I’m trying to remove the word “should” from my vocabulary. Or at least, to drastically reduce its usage. Should is a shaming word. It says, “You don’t have to, and you don’t want to (because if you did you would have done it already), but somebody else (to or for whom you are not responsible) thinks you ought to.”
I’m not talking about things like “You should obey the law” or “You should take care of your children.” Those are responsibilities, and if you don’t want to do them there can be dire consequences for yourself or others*. No, I’m talking about things like “You should wash the dishes or do the laundry” and “You should read this book or participate in this event or activity.”
When I use the word should against myself (or when others use it against me), it makes me feel inadequate just as I am because I am being held to somebody else’s standards. When I use it against others, it makes them feel so. No wonder we’re all in a frenzy trying to be and do everything for everyone that we forget our limitations and end up overly-extended and exhausted.
Instead, I’m getting in the habit of saying “I want to get the laundry done because I need clean clothes.” Or “This was a really great book because of such-and-such reason. Let me know if you want to borrow it from me.”
Let’s have grace for ourselves and do more of the things we need and want to do, and maybe a little less of the should’s. Or at least alter our language in a way that brings more freedom rather than an unfounded sense of obligation to ourselves and to others. Words matter.
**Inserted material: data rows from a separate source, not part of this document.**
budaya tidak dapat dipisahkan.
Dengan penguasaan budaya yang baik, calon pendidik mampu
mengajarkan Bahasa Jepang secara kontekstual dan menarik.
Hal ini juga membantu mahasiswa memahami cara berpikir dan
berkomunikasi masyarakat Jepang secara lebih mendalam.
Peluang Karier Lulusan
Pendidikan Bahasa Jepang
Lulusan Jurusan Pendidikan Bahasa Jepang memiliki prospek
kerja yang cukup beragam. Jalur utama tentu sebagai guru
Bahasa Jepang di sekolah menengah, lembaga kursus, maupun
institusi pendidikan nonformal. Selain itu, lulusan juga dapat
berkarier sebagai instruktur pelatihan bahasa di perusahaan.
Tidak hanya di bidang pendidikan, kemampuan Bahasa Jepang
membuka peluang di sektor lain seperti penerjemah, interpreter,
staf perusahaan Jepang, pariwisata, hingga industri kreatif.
And when others offer us lots of “shoulds”—no need to bite anyone’s head off for offering what they think is good advice. “Maybe” or “I’ll think about it” is a good enough response to something they think you should do but you don’t want to do (or at least, don’t want to do right now). And maybe, even if they worded it as a should, just maybe it will turn out to be a suggestion you’ll find helpful to incorporate into your life.
Hopefully these few paragraphs help you become more free, rather than put another burden of “should” on your shoulders.
*There are times and places where civil disobedience is both appropriate and well-called for, particularly in cases of injustice.